According to press reports, the Committee on Foreign Investment in the United States (CFIUS), an interagency governmental body with authority to review foreign acquisitions in the United States that may threaten to impair the national security, has asked Huawei Technologies Ltd. (Huawei), a Chinese telecommunications equipment firm, to seek approval for a May 2010 transaction involving the US firm 3Leaf Systems (3Leaf). Huawei and 3Leaf did not notify CFIUS before the transaction and did not seek CFIUS approval. CFIUS did not learn of the transaction until after its completion.

CFIUS will review the six-month-old transaction for possible national security concerns. This unusual step by CFIUS, to initiate examination of a completed transaction, raises the prospect of rescission of the transaction or other measures by the government. These events illustrate the serious risk that companies may take in deciding not to notify CFIUS of a foreign acquisition in the United States that might broadly implicate the national security.

California-based start-up 3Leaf created virtual server technology for business enterprise data centers. Reportedly, Huawei acquired technology and key personnel from 3Leaf, but Huawei did not acquire equity or any physical assets of 3Leaf. According to the press reports, the firms did not notify the government because they unilaterally concluded that the deal did not raise national security concerns and because Huawei did not acquire all of 3Leaf’s assets. Huawei has said that it filed export control classification requests with the Department of Commerce related to 3Leaf technology.

Under the Foreign Investment and National Security Act (FINSA), the President, acting through CFIUS, can investigate proposed transactions that may result in control of a US business by a foreign person, and can suspend or block such transactions if they threaten to impair the national security. CFIUS considers, among other factors, potential national security-related effects from the foreign acquisition of US-critical technologies or infrastructure, including telecommunications.

Parties to prospective transactions that might have national security implications typically submit joint voluntary notifications to CFIUS. If the parties do not notify CFIUS before a transaction is completed, CFIUS has the authority to initiate a review of the transaction and to mitigate any threat to the national security that arises. In addition, the President may suspend or prohibit the transaction if the President concludes that the transaction impairs the national security.

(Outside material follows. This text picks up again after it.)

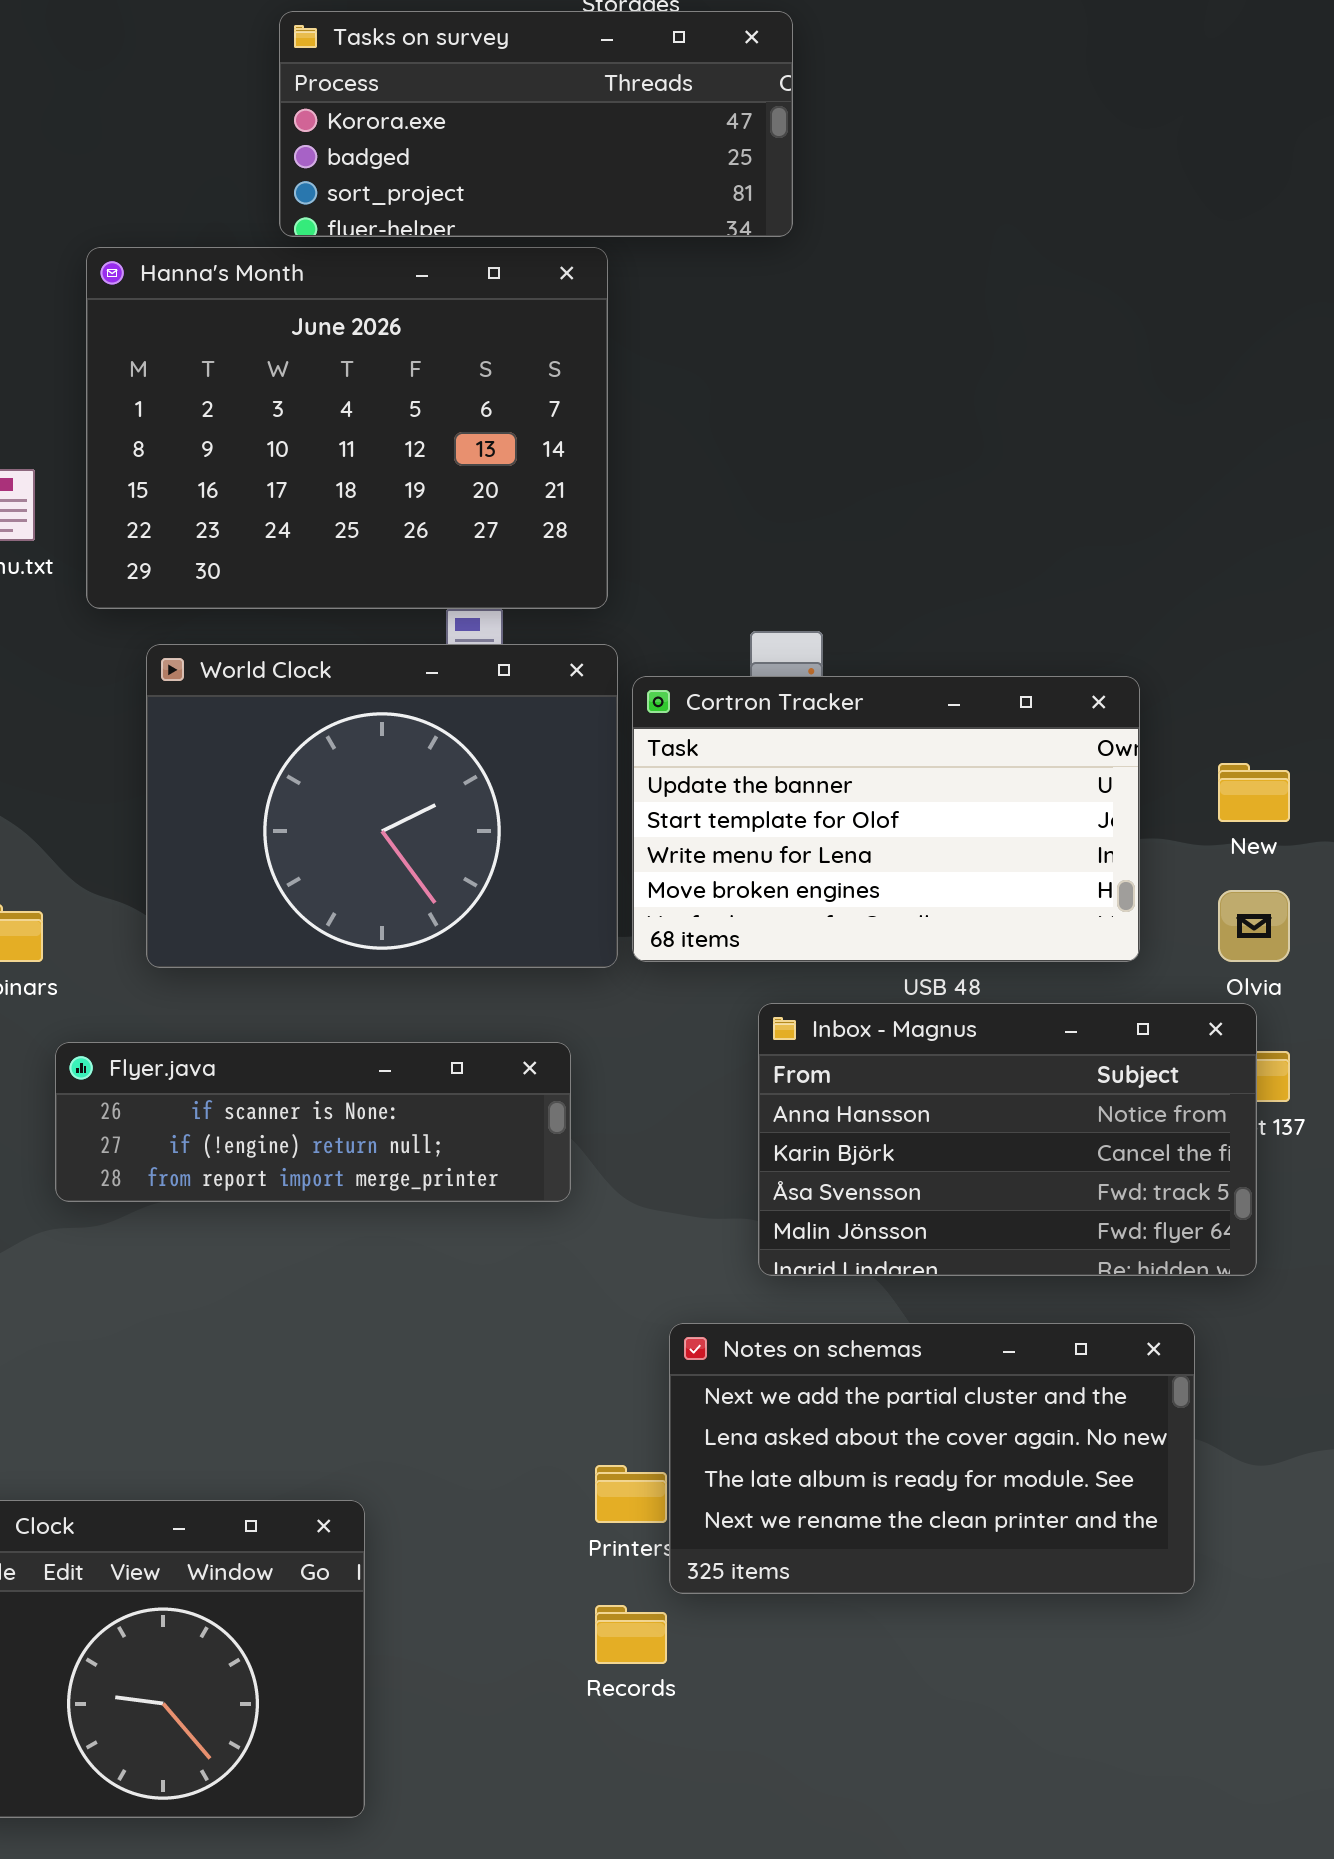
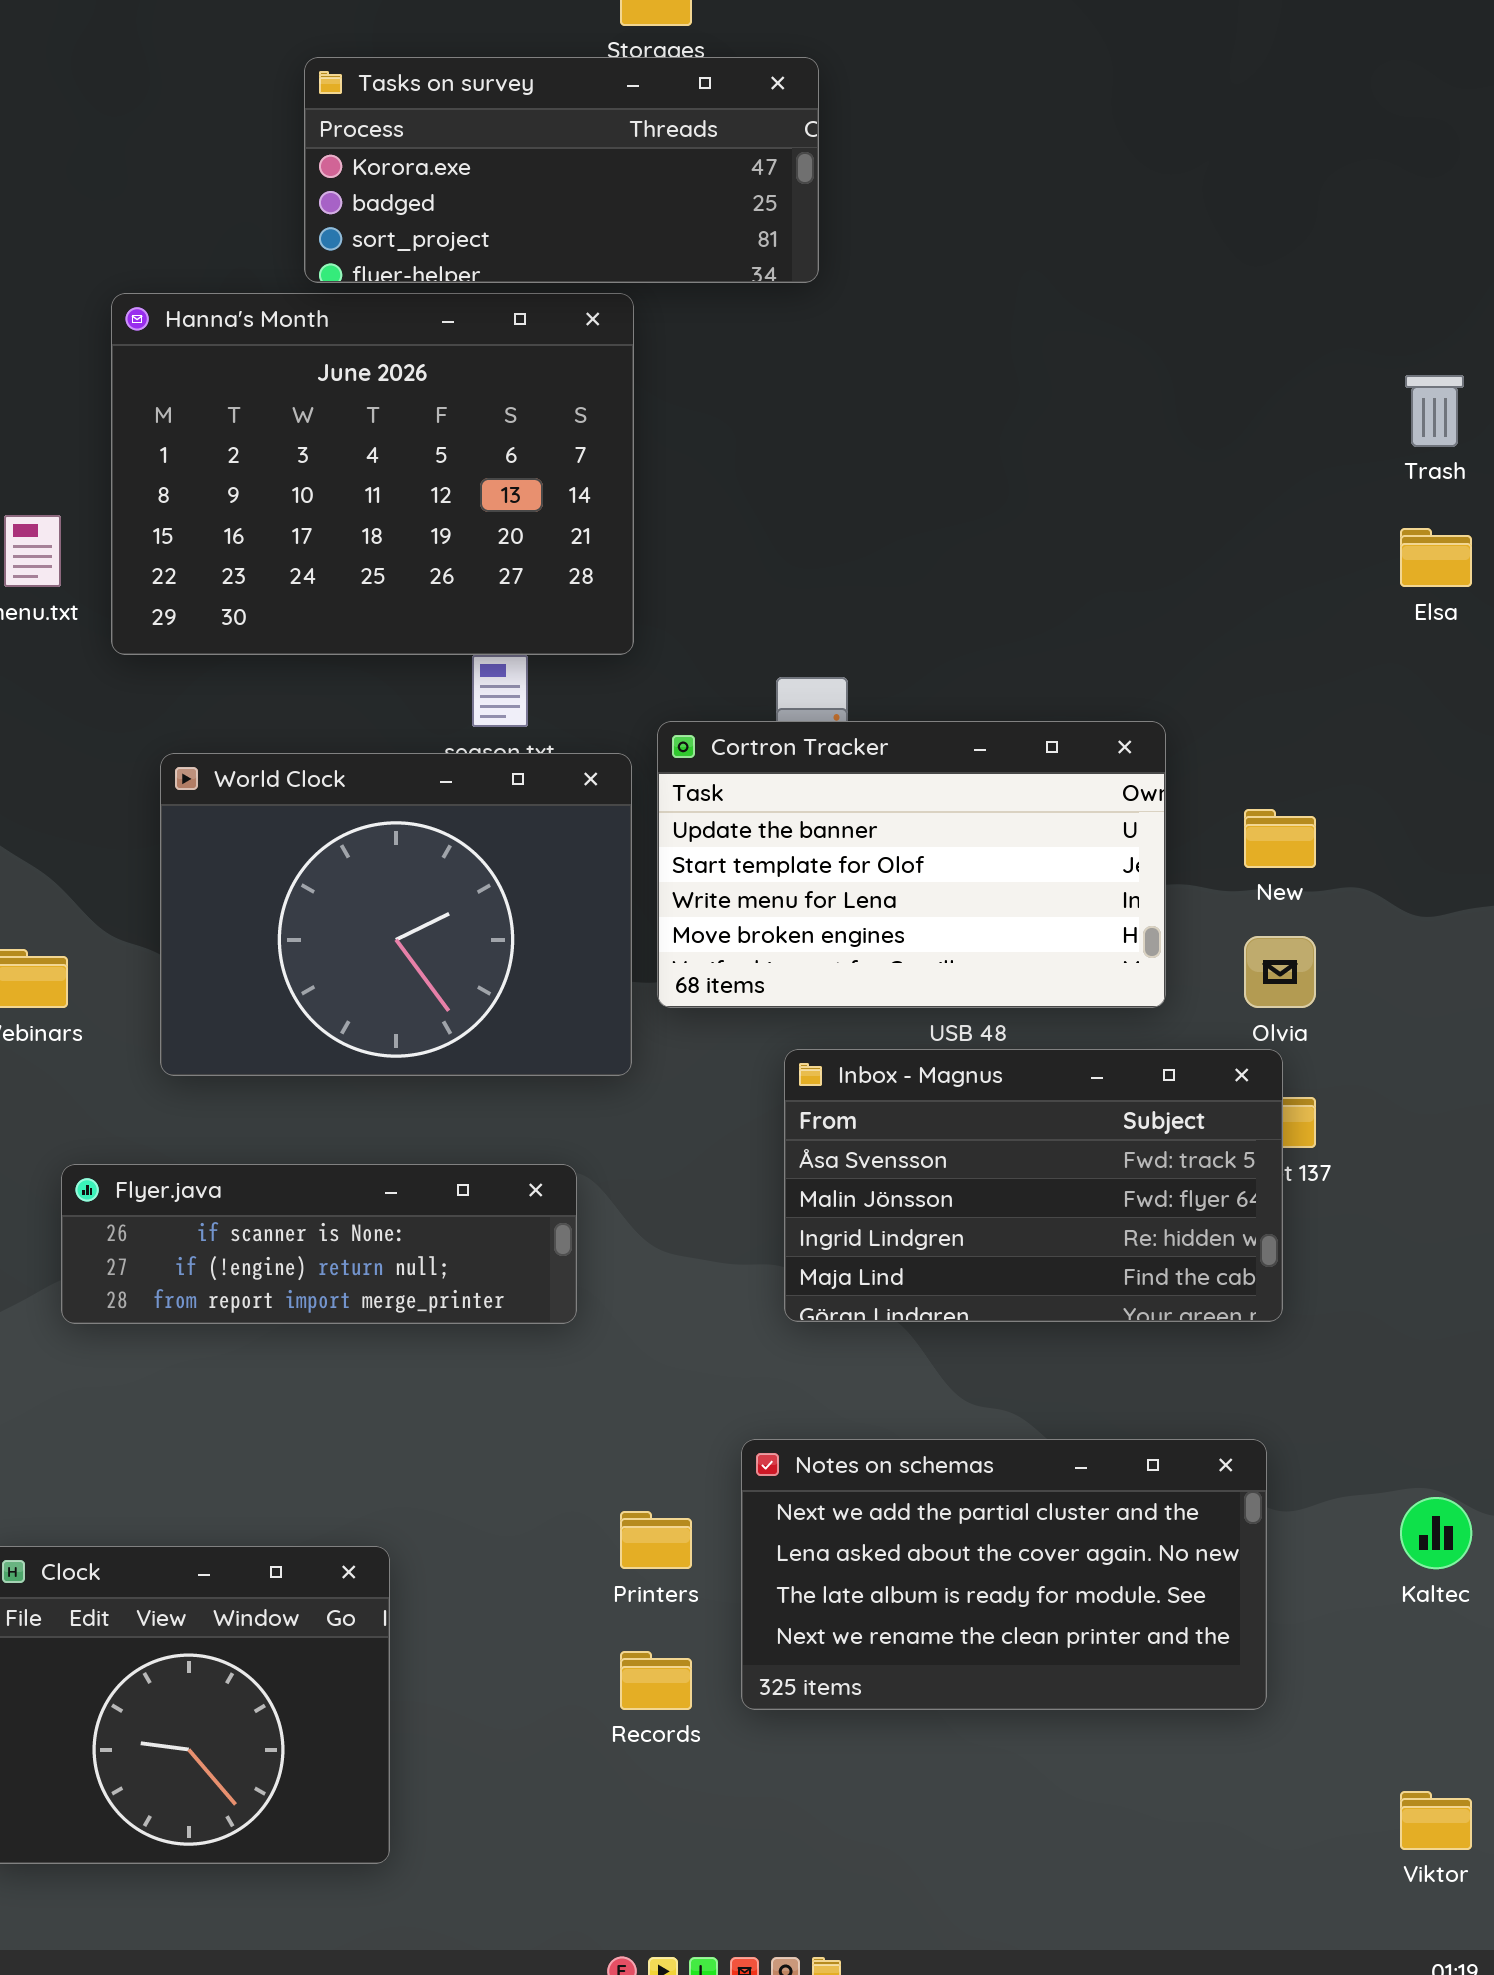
World Clock: [146,644,618,968] -> [160,753,632,1076], moved
Inbox - Magnus: [758,1003,1257,1276] -> [784,1049,1283,1322], scrolled down 2 rows
Flyer.java: [55,1042,571,1202] -> [61,1164,577,1324], moved
Notes on schemas: [669,1323,1195,1594] -> [741,1439,1267,1710], moved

Transaction parties should never assume that any other licensing or approval from the US government, including approval related to national security, extinguishes their obligations under FINSA. Though CFIUS review formally is limited to cases where other laws do not provide “adequate and appropriate authority to protect the national security,” CFIUS ultimately decides on a case-by-case basis whether other laws are sufficiently protective.

The parties to the transaction apparently believed that the acquisition solely of technology and employees put the transaction outside the scope of CFIUS review. CFIUS regulations, 31 C.F.R. § 800.302(c), exclude “[a]n acquisition of a part of an entity or of assets, if such part of an entity or assets do not constitute a US business.” In 31 C.F.R. § 800.301(c) (Example 4), however, the regulations note that acquisition of “substantially all” of a US company’s assets, specifically the company’s employees, technical know-how, and customer relationships, would not be excluded. By choosing to review this transaction, CFIUS may be indicating its intent to include in the scope of covered transactions ones that involve the foreign acquisition of key elements of a US company’s knowledge and its critical workforce.

CFIUS always takes into account the background of a foreign acquirer when it performs a national security analysis. That likely played a significant role here, as the US government has previously stated its view that Huawei has close relations with the Chinese military, members of Congress have recently publicly raised concerns with other potential business transactions by Huawei, and CFIUS did not approve a 2008 Huawei transaction involving 3Com.

CFIUS is the ultimate arbiter whether, under all the circumstances, a transaction is subject to its review. Although notification of CFIUS is voluntary, and parties are expected to exercise judgment in determining whether a planned transaction calls for CFIUS review, parties run significant risks of a costly and disruptive clash with the government if they unilaterally determine that their transaction is not subject to review and the government disagrees. If, out of an abundance of caution, parties notify CFIUS and CFIUS concludes that a transaction is not a covered transaction, then the parties will receive a letter stating so, and they will then have a “safe harbor” from further review (assuming no material facts of the transaction later change).

Understanding the CFIUS process and analyzing potential US government national security concerns are essential aspects of any cross-border transaction involving a sensitive sector of the US economy.